Large-scale Protest Reported in Nanjing

19 April 2001
According to reports, thousands of workers surrounded the general offices of the Yangzi Petrochemical Company Ltd, a state-owned enterprise (SOE) in the city of Nanjing. Reports from the city claimed that thousands of workers had blocked roads leading to the factory in the Jianye district of Nanjing April 16th, 2001 and that the incident had developed into a strike. In response, the authorities ordered Jianye district sealed off which caused diversions to eight local bus routes. Crowds gathered at both ends of the sealed off district and thousands of people had gathered at the Nanjing Massacre Memorial to discuss the incident. One report said that clashes had occurred between police and strikers and that the next day, April 17th, as many as 10,000 workers and supporters gathered on Nanjing’s Mahanhe Bridge to shout slogans against corruption.

The cause of the protest is believed to be that workers and “intellectuals” from the factory are furious at the corrupt practices of high-level managers including the Yangzi Petrochemical’s president and managing director. They blamed company bosses for turning an efficient enterprise into a cash drain that had in turn led to the value of company shares dropping dramatically, leaving employees in fear of their jobs. The company president had disappeared and there were rumours that the protesters had forced the managing director to enter into talks.

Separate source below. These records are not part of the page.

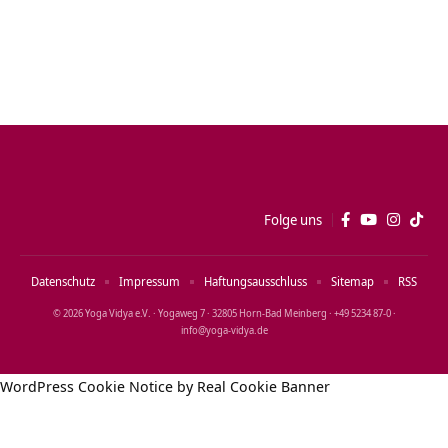
Folge uns
Datenschutz
Impressum
Haftungsausschluss
Sitemap
RSS
© 2026 Yoga Vidya e.V. · Yogaweg 7 · 32805 Horn‑Bad Meinberg · +49 5234 87‑0 ·
info@yoga‑vidya.de
WordPress Cookie Notice by Real Cookie Banner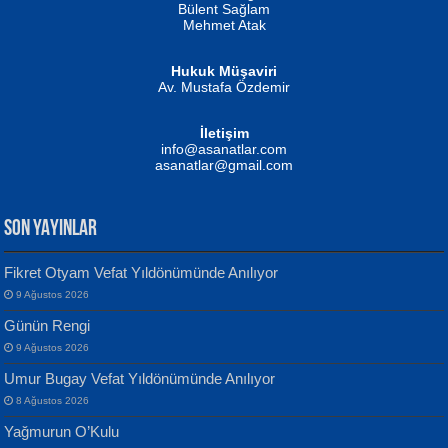
Bülent Sağlam
Mehmet Atak
Hukuk Müşaviri
Av. Mustafa Özdemir
Mustafa Oral
NUHAN NEBİ ÇAM
İletişim
Yağmur Mangası...
Kaptan...
info@asanatlar.com
asanatlar@gmail.com
SON YAYINLAR
Fikret Otyam Vefat Yıldönümünde Anılıyor
9 Ağustos 2026
Yılmaz Ekinci
MUSTAFA KELOĞLU
Günün Rengi
Geceye Söylenen...
Yarına İz Bırakmak...
9 Ağustos 2026
Umur Bugay Vefat Yıldönümünde Anılıyor
8 Ağustos 2026
Yağmurun O’Kulu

The protests are taking place in an industrial area of the city where tens of thousands of workers have been laid-off over the last few years. Many middle-aged workers in the area have been forced into early retirement. Most have been left in poverty after their former employers had encouraged or coerced them into an illegal redundancy deal known as “buying up seniority” whereby workers’ years of service are “purchased” by the company in a one-off payment that wipes out employees’ pension entitlements.